The homeland of the Meskhetian Turks is in the Georgian region of Russia, near the Turkish border, according to an information sheet provided by Women in Ministry of the Mt. Lebanon United Presbyterian Church and John Miller, of Catholic Charities of the Diocese of Pittsburgh.
In 1944, Stalin deported nearly 100,000 Mezkhetian Turks to Uzbekistan and areas of Central Asia because he feared they might ally themselves with Adolph Hitler in Germany and because he wanted to reclaim the border territory.
In 1989, the Turks were deported again, after some were killed and had their homes burned, with about 17,000 of them ending up in the southern Russian region of Krasnodar.

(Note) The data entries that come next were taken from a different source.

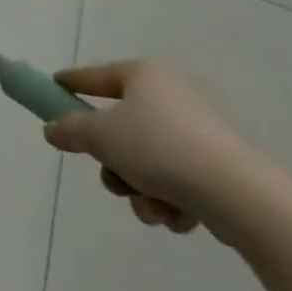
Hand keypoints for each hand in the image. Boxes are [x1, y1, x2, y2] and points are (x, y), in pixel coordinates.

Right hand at [42, 61, 270, 240]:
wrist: (239, 195)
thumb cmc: (160, 150)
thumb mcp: (101, 137)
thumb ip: (70, 129)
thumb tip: (52, 128)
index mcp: (144, 76)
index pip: (96, 76)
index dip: (71, 83)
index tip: (53, 87)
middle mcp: (171, 95)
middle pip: (120, 127)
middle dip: (113, 162)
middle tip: (113, 177)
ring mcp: (197, 132)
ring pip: (145, 161)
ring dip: (139, 188)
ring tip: (152, 204)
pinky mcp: (216, 166)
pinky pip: (174, 180)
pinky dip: (169, 200)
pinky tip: (179, 215)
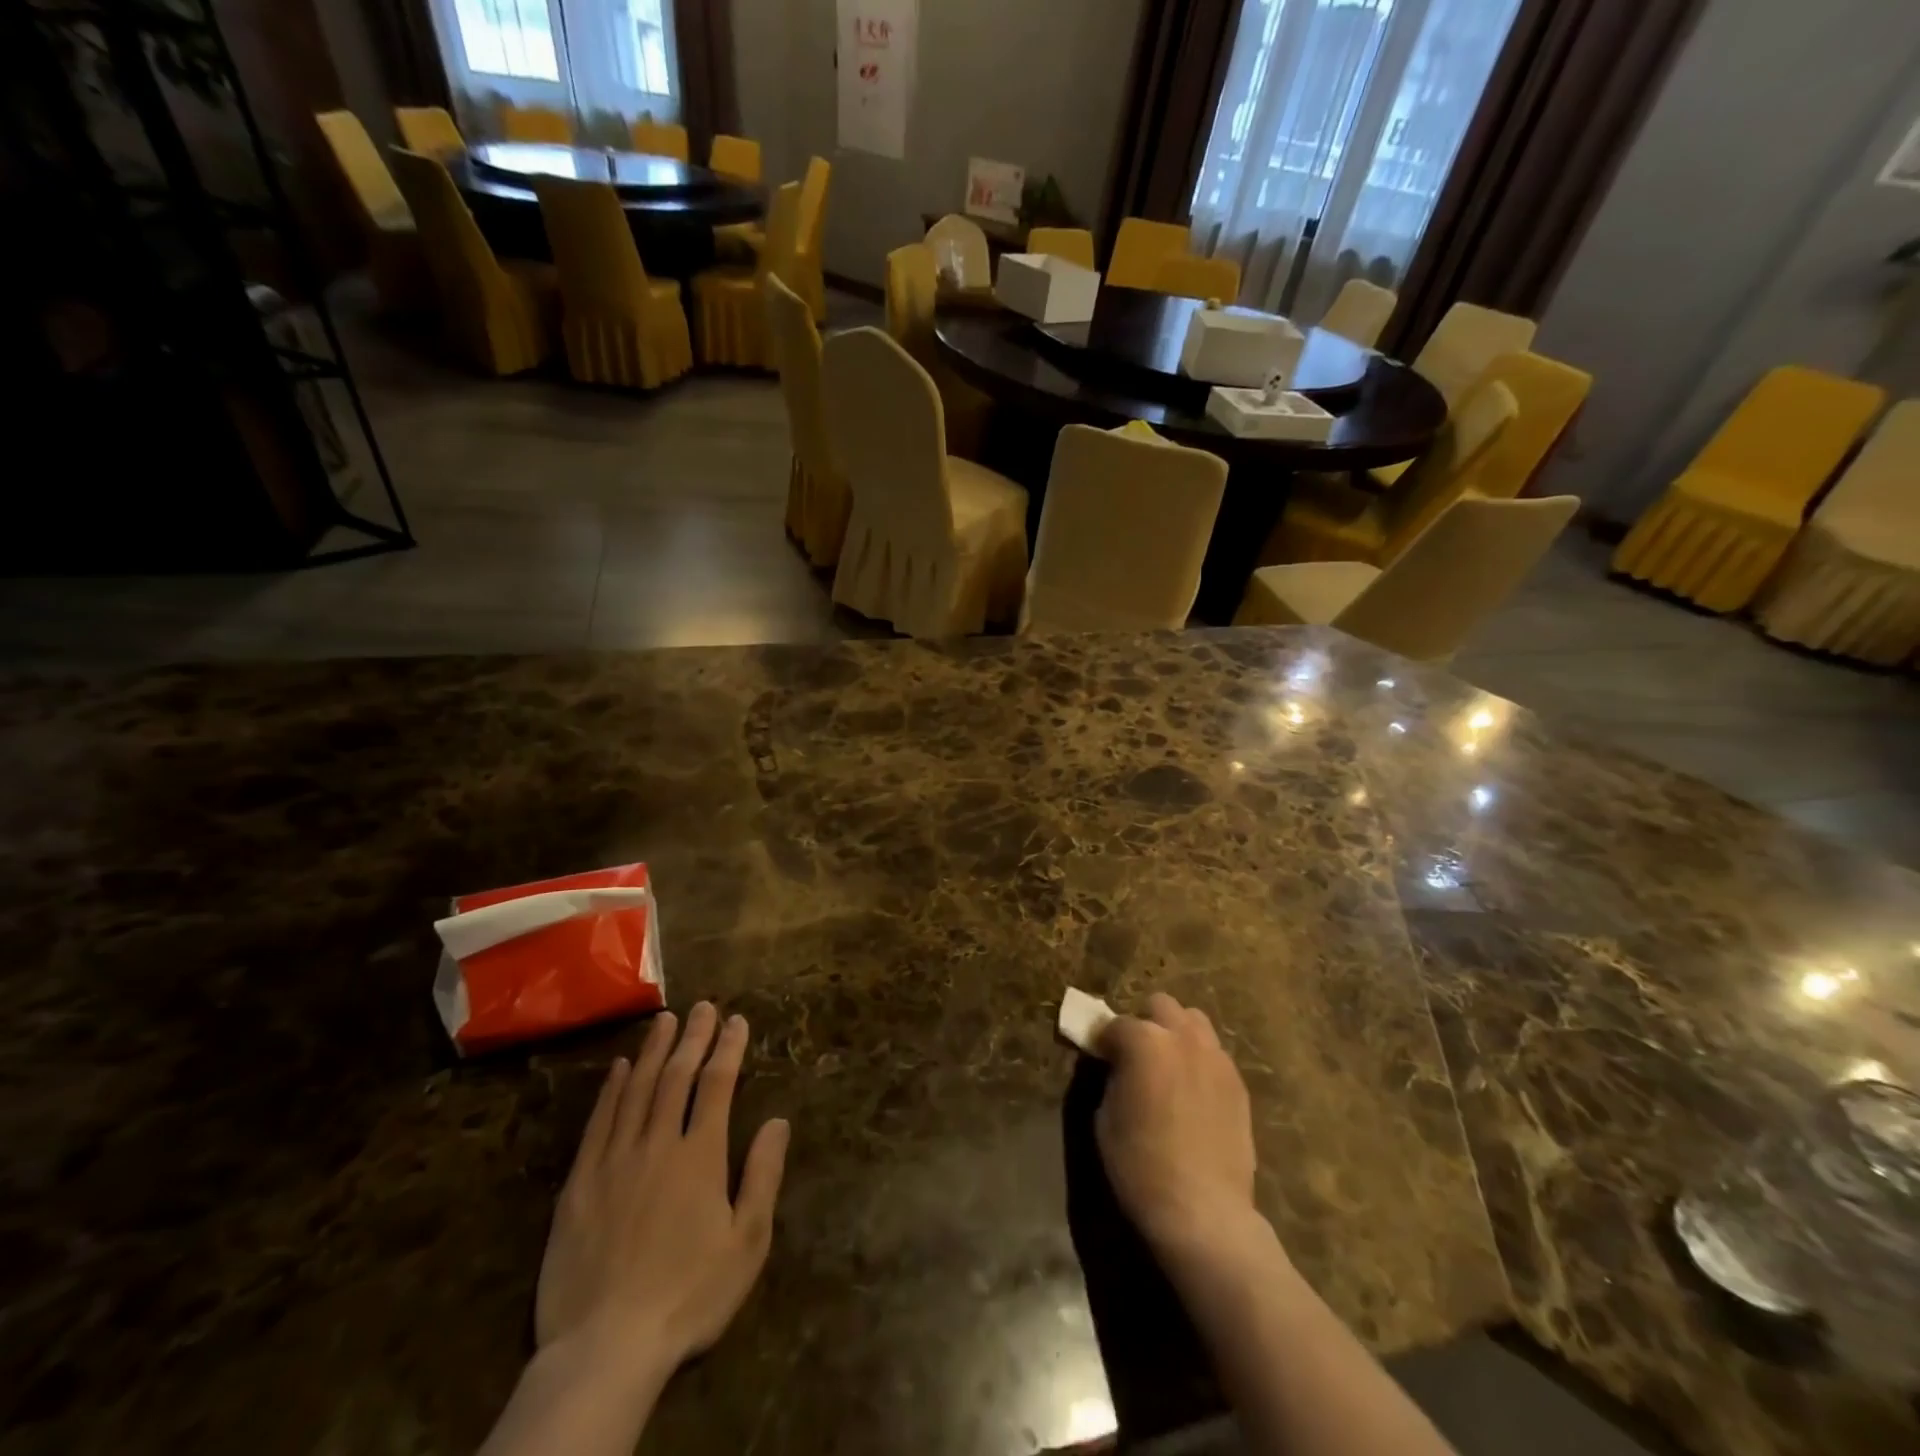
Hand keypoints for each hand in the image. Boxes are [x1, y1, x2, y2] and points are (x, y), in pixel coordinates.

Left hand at [534, 1003, 790, 1380]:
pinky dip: (610, 1090)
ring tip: (665, 1019)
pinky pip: (598, 1123)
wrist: (604, 1349)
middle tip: (703, 1006)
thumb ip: (763, 1176)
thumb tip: (779, 1120)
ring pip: (636, 1090)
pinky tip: (618, 1068)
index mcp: (700, 1156)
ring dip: (653, 1050)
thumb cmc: (688, 1296)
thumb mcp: (746, 1243)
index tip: (737, 1021)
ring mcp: (614, 1161)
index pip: (718, 1085)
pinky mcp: (578, 1184)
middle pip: (677, 1077)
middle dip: (694, 1037)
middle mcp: (658, 1144)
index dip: (729, 1048)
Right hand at [1094, 993, 1260, 1260]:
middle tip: (1136, 1056)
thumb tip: (1116, 1067)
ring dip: (1176, 1034)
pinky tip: (1192, 1093)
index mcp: (1144, 1041)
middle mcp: (1182, 1037)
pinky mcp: (1238, 1083)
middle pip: (1160, 1006)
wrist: (1202, 1211)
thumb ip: (1111, 1078)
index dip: (1104, 1041)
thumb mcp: (1104, 1118)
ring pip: (1194, 1021)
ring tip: (1168, 1067)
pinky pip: (1214, 1054)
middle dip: (1145, 1023)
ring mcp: (1216, 1057)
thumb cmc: (1140, 1165)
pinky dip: (1199, 1061)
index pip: (1115, 1024)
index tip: (1100, 1058)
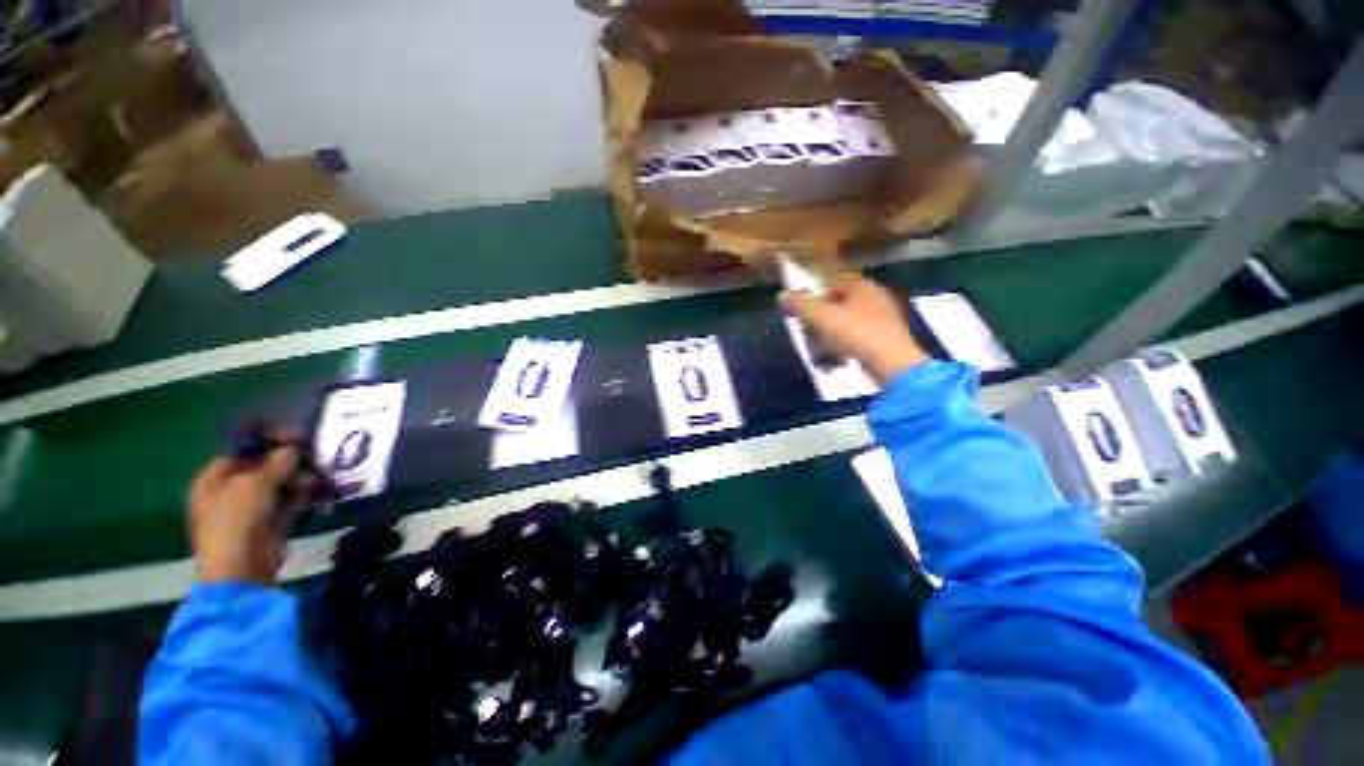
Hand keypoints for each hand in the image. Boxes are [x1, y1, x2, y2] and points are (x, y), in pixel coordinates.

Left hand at [187, 433, 311, 583]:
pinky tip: (317, 487)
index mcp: (214, 480)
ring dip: (297, 476)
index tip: (292, 437)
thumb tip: (292, 449)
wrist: (242, 566)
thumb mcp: (256, 483)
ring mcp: (251, 509)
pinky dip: (302, 493)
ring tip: (317, 472)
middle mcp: (230, 492)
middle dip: (286, 460)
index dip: (265, 442)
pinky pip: (288, 501)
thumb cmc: (237, 518)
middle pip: (262, 467)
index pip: (240, 452)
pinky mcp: (271, 522)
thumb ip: (277, 462)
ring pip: (278, 484)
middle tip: (310, 453)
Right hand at [780, 277, 929, 383]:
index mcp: (863, 287)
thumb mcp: (822, 317)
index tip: (805, 319)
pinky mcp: (888, 340)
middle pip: (839, 308)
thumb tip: (781, 295)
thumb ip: (800, 305)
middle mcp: (876, 298)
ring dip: (832, 339)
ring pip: (848, 326)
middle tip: (812, 337)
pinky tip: (839, 360)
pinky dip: (847, 348)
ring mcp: (885, 320)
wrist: (892, 363)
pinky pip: (859, 340)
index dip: (815, 303)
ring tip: (823, 353)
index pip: (831, 288)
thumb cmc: (855, 333)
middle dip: (822, 323)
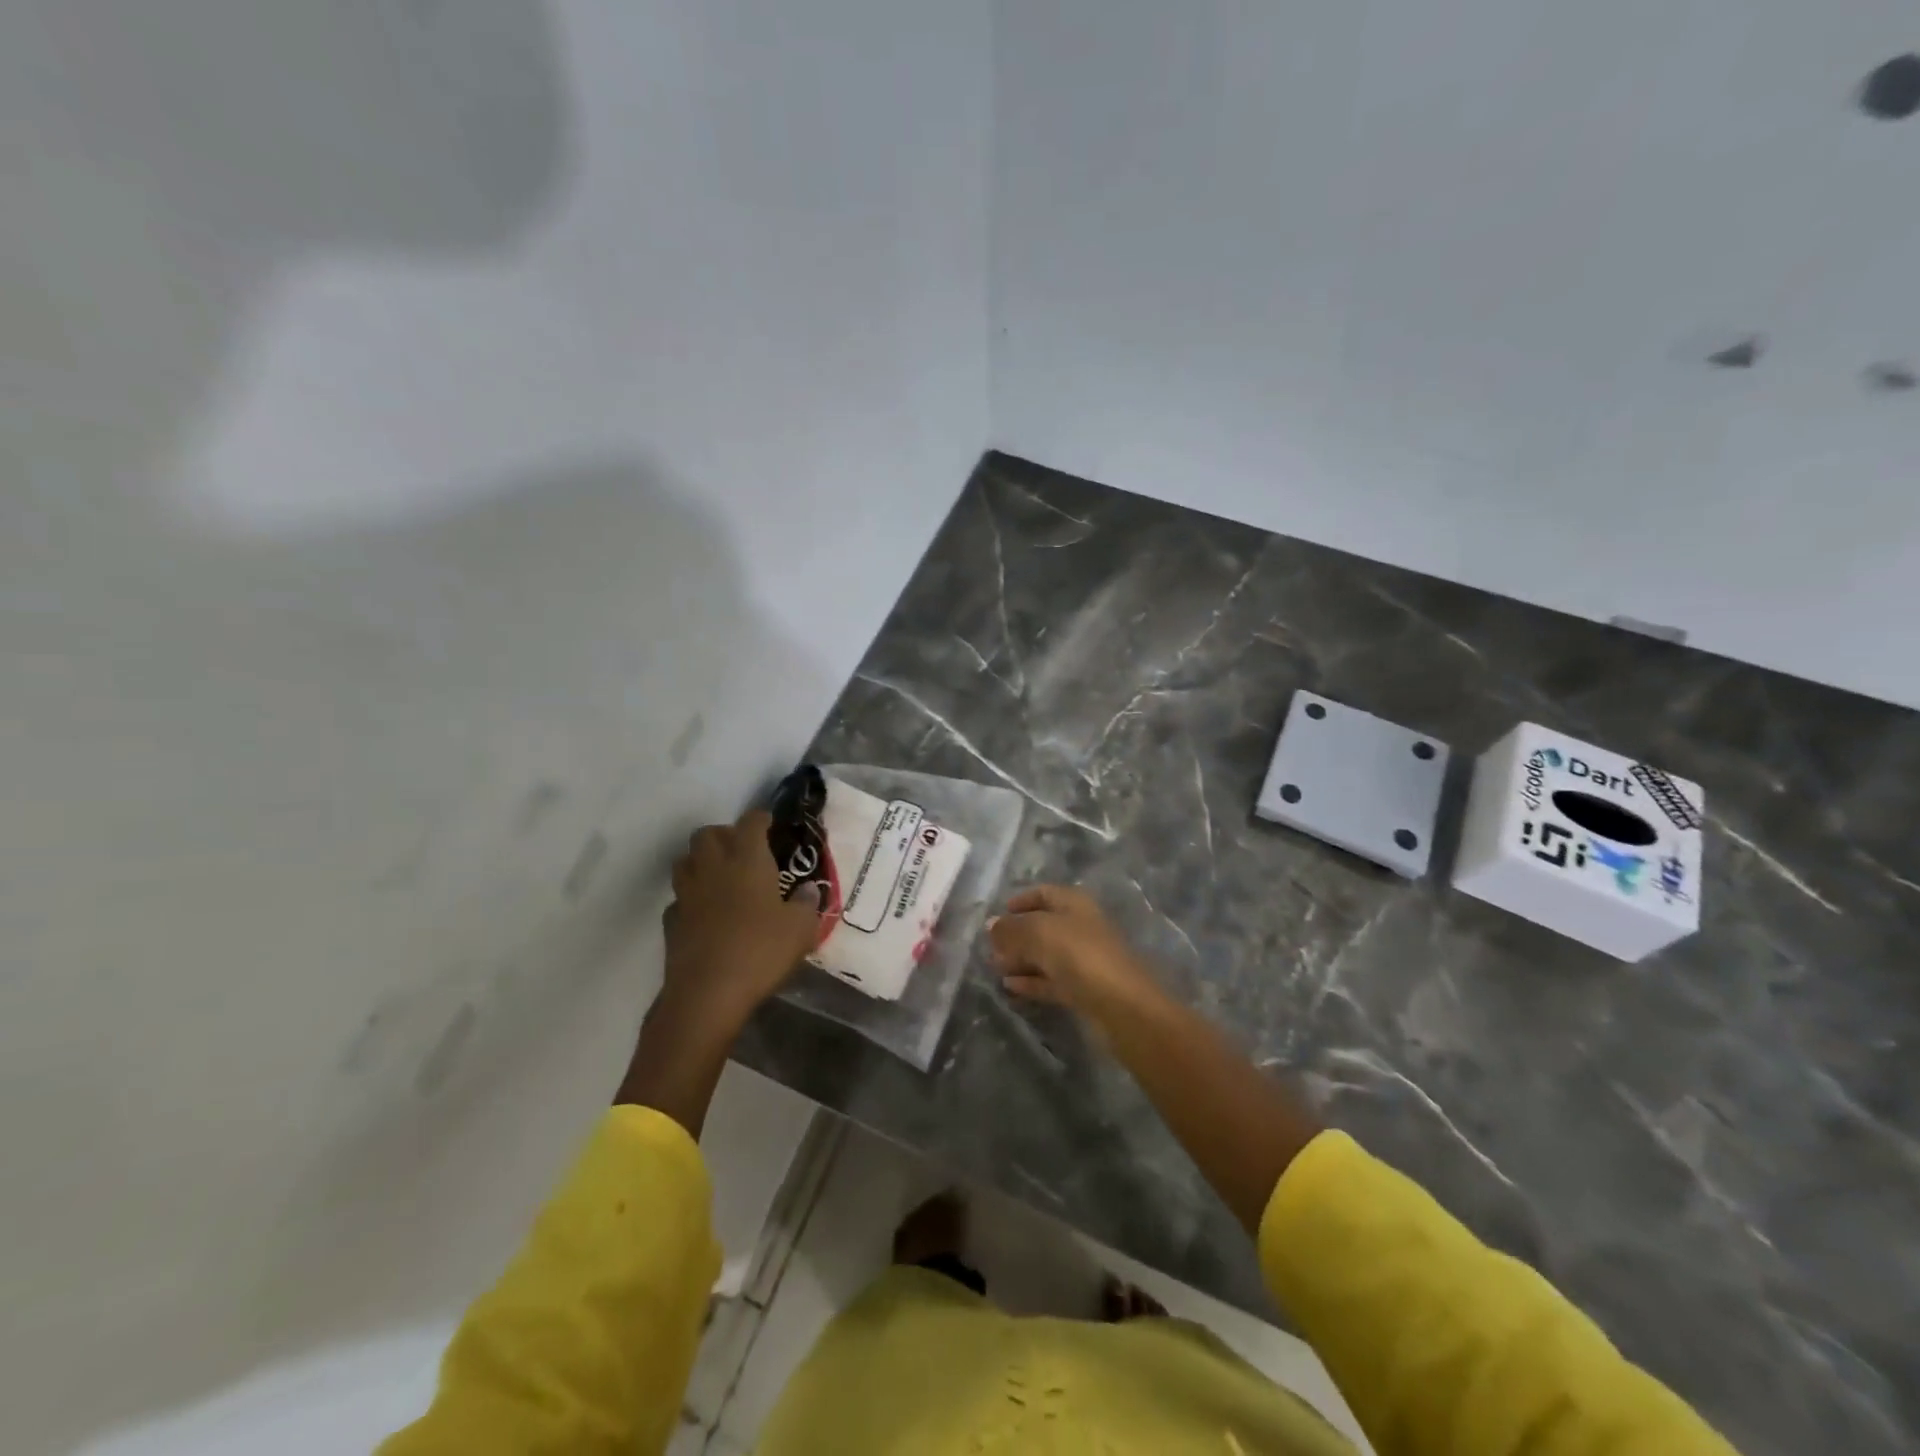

For the Krasnodar Turks, including the group now in the Pittsburgh area, the persecution continued with the denial of permanent residency rights or citizenship. That restricts their access to pensions, child benefits, health care and education.
"Our ancestors had to move many times. It made them nervous," said El Ran Muradova, 16, a refugee who is attending Mt. Lebanon High School.
Moving to the United States offered the families a chance to start again in a country where they won't be persecuted, she said.
In Russia, the Turkish children were in different classes from the Russian children. They attended school through 11th grade. After that, students who had citizenship papers could continue onto the universities.
But because many of the Turks were never granted citizenship, they were left to work at whatever jobs they could find.
Naziya Lomidze, a refugee living in Mt. Lebanon, said many of her fellow Turks worked in construction or in greenhouses. Others, she said, stayed home, tending the family garden and animals, milking the cows and selling the milk at the market.
Their homes had only cold running water, not hot. To do laundry, they first had to boil the water.
They had electricity, but no gas, using coal to heat their homes.